NAB chief executive Andrew Thorburn can’t confirm he’ll keep his job
National Australia Bank’s boss Andrew Thorburn is under siege.
- Mr Thorburn controversially announced he would take long-service leave at the same time the bank faced its worst crisis in a decade
- Leading bank analyst Brian Johnson said his future was under a cloud
- NAB leadership copped special criticism in Kenneth Hayne’s final report
Mr Thorburn told The Business he did not know if he would still be in the job by Friday, following the savaging he copped in the royal commission’s final report.
“I can’t confirm that,” Mr Thorburn said.
“But I can tell you that I am more committed and more deeply determined than ever to be a strong leader for our company.”

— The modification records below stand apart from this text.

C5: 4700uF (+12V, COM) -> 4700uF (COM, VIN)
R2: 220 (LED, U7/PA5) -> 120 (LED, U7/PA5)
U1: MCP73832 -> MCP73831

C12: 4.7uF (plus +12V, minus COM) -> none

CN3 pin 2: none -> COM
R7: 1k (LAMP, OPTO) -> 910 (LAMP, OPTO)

What was going to be his first day of long-service leave turned out to be the longest day, with back-to-back meetings and phone calls with investors and a media blitz in which he strongly defended his position.
The leadership of NAB copped special criticism in Kenneth Hayne’s final report.
“NAB also stands apart from the other three major banks,” Mr Hayne wrote.
“Having heard from both the CEO, Mr [Andrew] Thorburn, and the chair, Dr [Ken] Henry, I am not as confident as I would wish to be that the lessons of the past have been learned.
“More particularly, I was not persuaded that NAB is willing to accept the necessary responsibility for deciding, for itself, what is the right thing to do, and then having its staff act accordingly.”
Mr Thorburn has been under pressure for months as the bank continues to underperform its rivals, and as he made several missteps which led to him copping a record shareholder vote against his executive’s remuneration.
Mr Thorburn controversially announced he was taking long-service leave while the bank faced its worst crisis in a decade.
Mr Thorburn said he had a plan to regain the trust of his customers and restore the reputation of the bank, but whether that plan was the right one or if he was the right person to execute it remained a question for the board.
Leading bank analyst Brian Johnson from CLSA believed that both men’s futures were under a cloud.
“It’s unheard of to actually get a chairman specifically called out the way that he has,” Mr Johnson said.
“The other board members at NAB will have to think about it, but this is a big issue for NAB and NAB was already struggling before this.”